This “inside-out” approach does not discard the immense success of traditional “outside-in” physics. Instead, it provides a deeper foundation for it. Einstein’s relativity did not prove Newton’s gravity “wrong”; it showed Newton’s laws were a successful approximation within a broader framework. Similarly, EI suggests that traditional physics is the correct and powerful description we get under the assumption that experience can be factored out. EI’s goal is to make room for a more fundamental theory that explains both the physics and the experience.
These examples show EI at work. But to apply it cleanly, we need to say what we mean by an “experience.”
What counts as an “experience”
EI takes an experience to be everything present to awareness in a moment: the click on a detector, the image on a screen, the memory of the last trial, the feeling of standing in your lab. That last bit matters. Memory is part of experience.
This explains continuity without magic. When you close your eyes, your sensory input narrows; many physical situations could feel like “eyes closed.” But your memory remains in the experience: how you got here, who you are, what you were doing. Those internal records keep the set of compatible physical states tight enough that your next experience is overwhelmingly likely to feel like “eyes still closed in the same room” and not some random jump.
In other words, EI doesn’t bolt continuity onto the world. Continuity rides along with the records already in your present experience. Modern decoherence theory explains why such records are so stable.
While “experience” includes the full richness of a moment, it also connects cleanly to the lab. For nearly all practical scientific purposes, an experience is the direct perception of a measurement outcome: seeing the detector flash, reading the number on a screen, or hearing a click. EI simply states that this direct perception is the real event on which our physical description of the world must be conditioned.
How EI compares to other interpretations
The Copenhagen interpretation puts outcomes first, but adds a special “collapse” rule. EI keeps outcomes first and drops collapse in favor of updating what is compatible with what you saw.
The Many-Worlds interpretation says that quantum processes always follow their smooth mathematical evolution and that all outcomes happen in separate branches. EI keeps that smooth evolution, but only talks about the outcomes you actually experience. It does not commit to a large branching picture.
Bohmian mechanics posits that there are actual particles with definite positions that are guided by a “pilot wave.” EI stays neutral about what the world is made of; it is a reasoning framework that works on top of whatever physical picture you start with.

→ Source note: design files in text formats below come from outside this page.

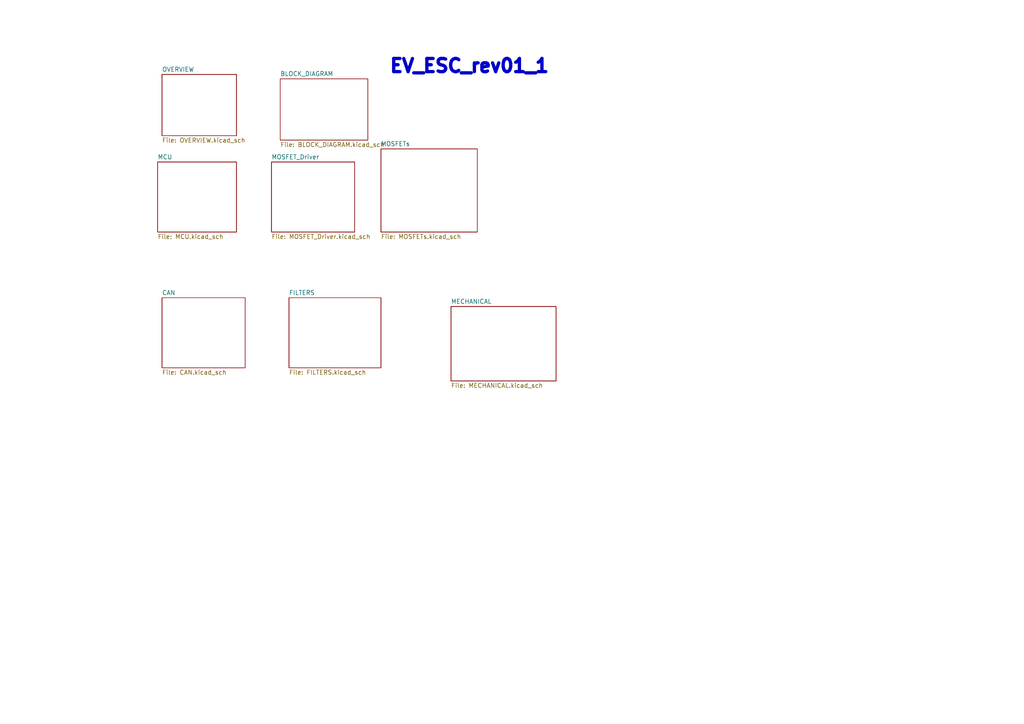
<source format=kicad_sch>
(kicad_sch
	(version 20231120)
	(generator "eeschema")
	(generator_version "8.0")
	(uuid "e63e39d7-6ac0-4ffd-8aa3-1841a4541b55")
	(paper "A4")
	(title_block
		(title "EV_ESC_rev01_1")
		(date "04 Feb 2025")
		(company "EV Electronics")
		(comment 1 "Engineer: Eric Vann")
		(comment 2 "Email: ericvann91@gmail.com")
		(comment 3 "Phone: 5623942657")
	)
	(lib_symbols)
	(text "EV_ESC_rev01_1"
		(exclude_from_sim no)
		(at 136.144 19.304 0)
		(effects
			(font
				(size 3.81 3.81)
				(thickness 1.27)
				(bold yes)
			)
		)
		(uuid "24d7bd79-dfb0-4e7a-b802-307902026757")
	)
	(sheet
		(at 45.72 46.99)
		(size 22.86 20.32)
		(fields_autoplaced yes)
		(stroke
			(width 0.1524)
			(type solid)
		)
		(fill
			(color 0 0 0 0.0000)
		)
		(uuid "2ce530e8-5423-4eb0-8103-0ed9fc224346")
		(property "Sheetname" "MCU"
			(at 45.72 46.2784 0)
			(effects
				(font
					(size 1.27 1.27)
				)
				(justify left bottom)
			)
		)
		(property "Sheetfile" "MCU.kicad_sch"
			(at 45.72 67.8946 0)
			(effects
				(font
					(size 1.27 1.27)
				)
				(justify left top)
			)
		)
		(instances
			(project "EV_ESCproj"
				(path "/e63e39d7-6ac0-4ffd-8aa3-1841a4541b55"
					(page "2")
				)
			)
		)
	)
	(sheet
		(at 81.28 22.86)
		(size 25.4 17.78)
		(fields_autoplaced yes)
		(stroke
			(width 0.1524)
			(type solid)
		)
		(fill
			(color 0 0 0 0.0000)
		)
		(uuid "4907b513-69b5-426e-8dc4-e9037157b530")
		(property "Sheetname" "BLOCK_DIAGRAM"
			(at 81.28 22.1484 0)
			(effects
				(font
					(size 1.27 1.27)
				)
				(justify left bottom)
			)
		)
		(property "Sheetfile" "BLOCK_DIAGRAM.kicad_sch"
			(at 81.28 41.2246 0)
			(effects
				(font
					(size 1.27 1.27)
				)
				(justify left top)
			)
		)
		(instances
			(project "EV_ESCproj"
				(path "/e63e39d7-6ac0-4ffd-8aa3-1841a4541b55"
					(page "9")
				)
			)
		)
	)
	(sheet
		(at 46.99 21.59)
		(size 21.59 17.78)
		(fields_autoplaced yes)
		(stroke
			(width 0.1524)
			(type solid)
		)
		(fill
			(color 0 0 0 0.0000)
		)
		(uuid "5674e641-e31a-43ec-8002-6ab90cc7d1b4")
		(property "Sheetname" "OVERVIEW"
			(at 46.99 20.8784 0)
			(effects
				(font
					(size 1.27 1.27)
				)
				(justify left bottom)
			)
		)
		(property "Sheetfile" "OVERVIEW.kicad_sch"
			(at 46.99 39.9546 0)
			(effects
				(font
					(size 1.27 1.27)
				)
				(justify left top)
			)
		)
		(instances
			(project "EV_ESCproj"
				(path "/e63e39d7-6ac0-4ffd-8aa3-1841a4541b55"
					(page "8")
				)
			)
		)
	)
	(sheet
		(at 46.99 86.36)
		(size 24.13 20.32)
		(fields_autoplaced yes)
		(stroke
			(width 0.1524)
			(type solid)
		)
		(fill
			(color 0 0 0 0.0000)
		)
		(uuid "5e3daac4-f8f4-4257-87bd-3410748b650b")
		(property "Sheetname" "CAN"
			(at 46.99 85.6484 0)
			(effects
				(font
					(size 1.27 1.27)
				)
				(justify left bottom)
			)
		)
		(property "Sheetfile" "CAN.kicad_sch"
			(at 46.99 107.2646 0)
			(effects
				(font
					(size 1.27 1.27)
				)
				(justify left top)
			)
		)
		(instances
			(project "EV_ESCproj"
				(path "/e63e39d7-6ac0-4ffd-8aa3-1841a4541b55"
					(page "5")
				)
			)
		)
	)
	(sheet
		(at 110.49 43.18)
		(size 27.94 24.13)
		(fields_autoplaced yes)
		(stroke
			(width 0.1524)
			(type solid)
		)
		(fill
			(color 0 0 0 0.0000)
		)
		(uuid "7b24dc67-74cc-42a3-8ed5-64aa85a30fc5")
		(property "Sheetname" "MOSFETs"
			(at 110.49 42.4684 0)
			(effects
				(font
					(size 1.27 1.27)
				)
				(justify left bottom)
			)
		)
		(property "Sheetfile" "MOSFETs.kicad_sch"
			(at 110.49 67.8946 0)
			(effects
				(font
					(size 1.27 1.27)
				)
				(justify left top)
			)
		)
		(instances
			(project "EV_ESCproj"
				(path "/e63e39d7-6ac0-4ffd-8aa3-1841a4541b55"
					(page "4")
				)
			)
		)
	)
	(sheet
		(at 78.74 46.99)
		(size 24.13 20.32)
		(fields_autoplaced yes)
		(stroke
			(width 0.1524)
			(type solid)
		)
		(fill
			(color 0 0 0 0.0000)
		)
		(uuid "7f506641-7df9-4d02-b7f8-365da85a6270")
		(property "Sheetname" "MOSFET_Driver"
			(at 78.74 46.2784 0)
			(effects
				(font
					(size 1.27 1.27)
				)
				(justify left bottom)
			)
		)
		(property "Sheetfile" "MOSFET_Driver.kicad_sch"
			(at 78.74 67.8946 0)
			(effects
				(font
					(size 1.27 1.27)
				)
				(justify left top)
			)
		)
		(instances
			(project "EV_ESCproj"
				(path "/e63e39d7-6ac0-4ffd-8aa3-1841a4541b55"
					(page "3")
				)
			)
		)
	)
	(sheet
		(at 130.81 88.9)
		(size 30.48 21.59)
		(fields_autoplaced yes)
		(stroke
			(width 0.1524)
			(type solid)
		)
		(fill
			(color 0 0 0 0.0000)
		)
		(uuid "de82a1dc-9784-4698-953e-747bc129524a")
		(property "Sheetname" "MECHANICAL"
			(at 130.81 88.1884 0)
			(effects
				(font
					(size 1.27 1.27)
				)
				(justify left bottom)
			)
		)
		(property "Sheetfile" "MECHANICAL.kicad_sch"
			(at 130.81 111.0746 0)
			(effects
				(font
					(size 1.27 1.27)
				)
				(justify left top)
			)
		)
		(instances
			(project "EV_ESCproj"
				(path "/e63e39d7-6ac0-4ffd-8aa3-1841a4541b55"
					(page "7")
				)
			)
		)
	)
	(sheet
		(at 83.82 86.36)
		(size 26.67 20.32)
		(fields_autoplaced yes)
		(stroke
			(width 0.1524)
			(type solid)
		)
		(fill
			(color 0 0 0 0.0000)
		)
		(uuid "e26ffb9f-f409-4a39-ab1f-882f96609d7b")
		(property "Sheetname" "FILTERS"
			(at 83.82 85.6484 0)
			(effects
				(font
					(size 1.27 1.27)
				)
				(justify left bottom)
			)
		)
		(property "Sheetfile" "FILTERS.kicad_sch"
			(at 83.82 107.2646 0)
			(effects
				(font
					(size 1.27 1.27)
				)
				(justify left top)
			)
		)
		(instances
			(project "EV_ESCproj"
				(path "/e63e39d7-6ac0-4ffd-8aa3-1841a4541b55"
					(page "6")
				)
			)
		)
	)
	(sheet_instances
		(path "/"
			(page "1")
		)
	)
)

</source>
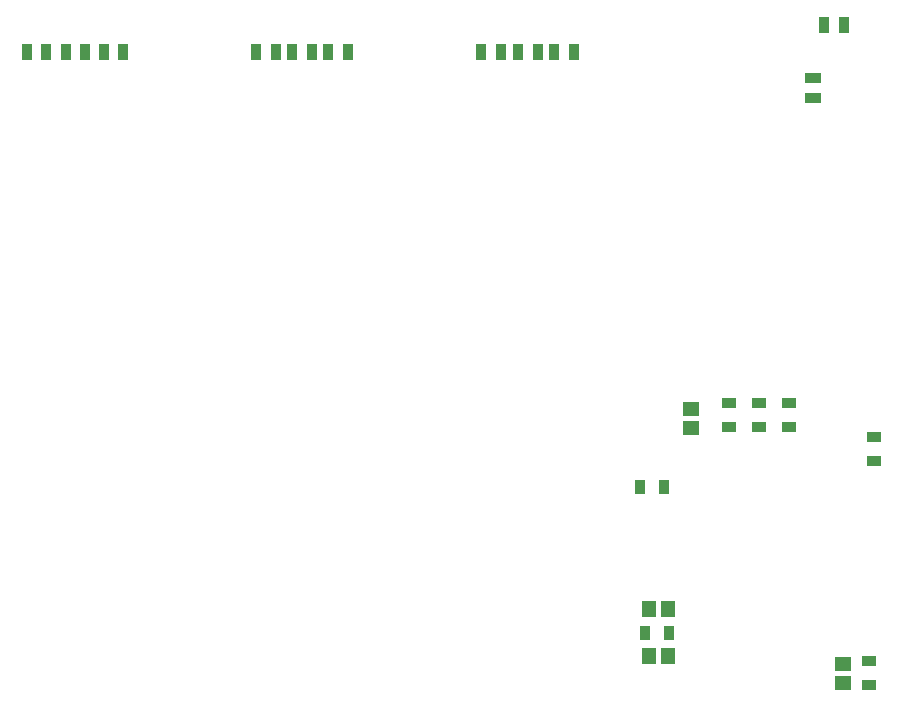
<source format=gbp>
G04*
G04 #@! TF.GenerationSoftware,Altium Limited,Altium Designer,24.6.1 (21)*
G04*
G04 Layer_Color=128*
%FSLAX25Y25*%
%MOIN*%
G70*
G04*
G04 #@! TF.SameCoordinates,5EFEE535-70E5-4D74-9779-55D0C0DC933D*
G04*
G04*
G04 #@! TF.FilePolarity,Positive*
G04*
G01*
G75*
%ADD20R,0.05733X0.05136*%
%ADD30R,0.05136X0.05733*%
%ADD31R,0.05315X0.03347*%
%ADD35R,0.03347X0.05315*%
%ADD105R,0.04749X0.03765*%
%ADD106R,0.03765X0.04749*%
D20*
X427500Y244872D02*
D03*
Y238528D02*
D03*
X478000Y160000D02*
D03*
Y153655D02*
D03*
D30*
X413328Y162600D02*
D03*
X419672D02*
D03*
X413428Y178300D02*
D03*
X419772D02*
D03*
D31*
X468000Y355248D02*
D03*
Y348752D02*
D03*
D35*
X357504Y364000D02*
D03*
X364000D02*
D03*
X288894D02*
D03*
X282398D02*
D03*
X381752D02*
D03*
X388248D02*
D03*
X218886D02*
D03*
X225382D02*
D03*
X478248Y373000D02*
D03*
X471752D02*
D03*
X205886Y364000D02*
D03*
X212382D02*
D03*
X231638D02*
D03*
X238134D02*
D03*
X300894D02*
D03*
X294398D02*
D03*
X369752D02*
D03*
X376248D02*
D03*
X312894D02*
D03*
X306398D02*
D03*
D105*
X488400Y235635D02*
D03*
Y227565D02*
D03*
X440000Y247035D02*
D03*
Y238965D02*
D03*
X460000Y247035D02*
D03*
Y238965D02*
D03*
X450000Y247035D02*
D03*
Y238965D02*
D03*
X486600Y152765D02*
D03*
Y160835D02*
D03*
D106*
X411965Y170200D02*
D03*
X420035D02*
D03*
X410265Y218900D02*
D03*
X418335D02*
D03*
M02*

</source>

Among the remaining interpretations, QBism and the Relational Interpretation (RQM) come closest to EI. All three reject the idea that quantum mechanics is a universal catalogue of “what is.” Instead, they tie the theory to agents, observers, or relations. The crucial difference is what each takes as primary.
QBism treats the quantum state as an agent’s personal betting odds for future experiences. The Born rule is not a physical law but a consistency rule for those beliefs. EI agrees that quantum states are not objective catalogues. Where it differs is in its anchor point: not belief but the actual content of present awareness. The probabilities you calculate are about physical continuations compatible with what you have already experienced.
Relational quantum mechanics argues that properties exist only in relation to another system. A measurement outcome is always tied to the observer who interacted. There is no global account that covers all observers at once. EI shares this rejection of a universal catalogue, but it grounds the idea in concrete experiences. Each moment of awareness defines the set of compatible physical states, which then evolve forward. In this way, the “relational” principle becomes a practical recipe for reasoning.
Seen together, QBism is belief-centered, RQM is relation-centered, and EI is experience-centered. All three avoid the paradoxes that come from forcing all possible outcomes into a single global description. EI’s distinctive move is to take lived experience, not belief or relation, as the footing on which physics is built.
Having compared EI with its rivals, it is equally important to be clear about what it does not claim.
What EI isn’t
EI stays within physics. Probabilities still follow the Born rule, and quantum dynamics remain unchanged.
EI does not add new predictions. As stated, it reproduces all the usual quantum results. Its value is conceptual clarity, especially for multi-observer puzzles, by keeping every statement tied to an actual experience.
EI does not deny the world or make science subjective. It simply demands that our description of the world begin with our actual experience of it. While that starting point is personal, the process is objective: the set of physical states compatible with an experience is determined by the laws of physics, not opinion. The rules for calculating the odds of the next experience are the same for everyone, ensuring that science remains a reproducible method for describing our shared reality.
Key open questions
No interpretation is without challenges. In the case of EI, several stand out.
The first is to pin down the map from experiences to physical states. In the lab that is straightforward: a detector reading is a detector reading. For the brain, we would like a principled way to say which large-scale neural and environmental records correspond to a given experience. Decoherence helps, but a full recipe would be better.
A second open question is how the next experience is selected from the set of possibilities. EI uses the standard quantum recipe for odds, but whether there is a deeper principle that picks out one actual experience remains an open problem. This is the same difficulty that other no-collapse views face. Some may choose to embed EI within a Many-Worlds framework, where all outcomes occur and experience is simply the local perspective within one branch. EI itself does not require this, but it remains compatible with it.
A third is to make the framework fully relativistic. In quantum field theory, experiences live in spacetime regions. There is active work outside EI on how to talk about localized records in a way that respects relativity, and EI would need to connect with that.
These are not shortcomings unique to EI. They mark the frontier where any serious interpretation must reach beyond established physics. What EI offers is a clean starting point for that journey: a framework that takes experience seriously and shows how far it can carry us using the tools of quantum theory itself.
Why this might be the interpretation you already use without realizing
When you run an experiment, you don’t ask, “What’s the true state of the universe?” You ask, “Given what I just saw, what does my theory say I’ll see next?” You look at your data (your experience), you restrict the set of possible explanations to those compatible with it, and you compute the odds for future experiences.
That’s EI. At its core, it doesn’t ask you to believe in extra collapses, hidden gears, or parallel worlds to get the job done. It asks you to be precise about something you already do: condition on what actually happened, keep track of whose point of view you’re using, and let the math do the rest.
If quantum mechanics is the best calculator we’ve ever built, EI is an instruction manual that starts on the right page: the page you’re looking at.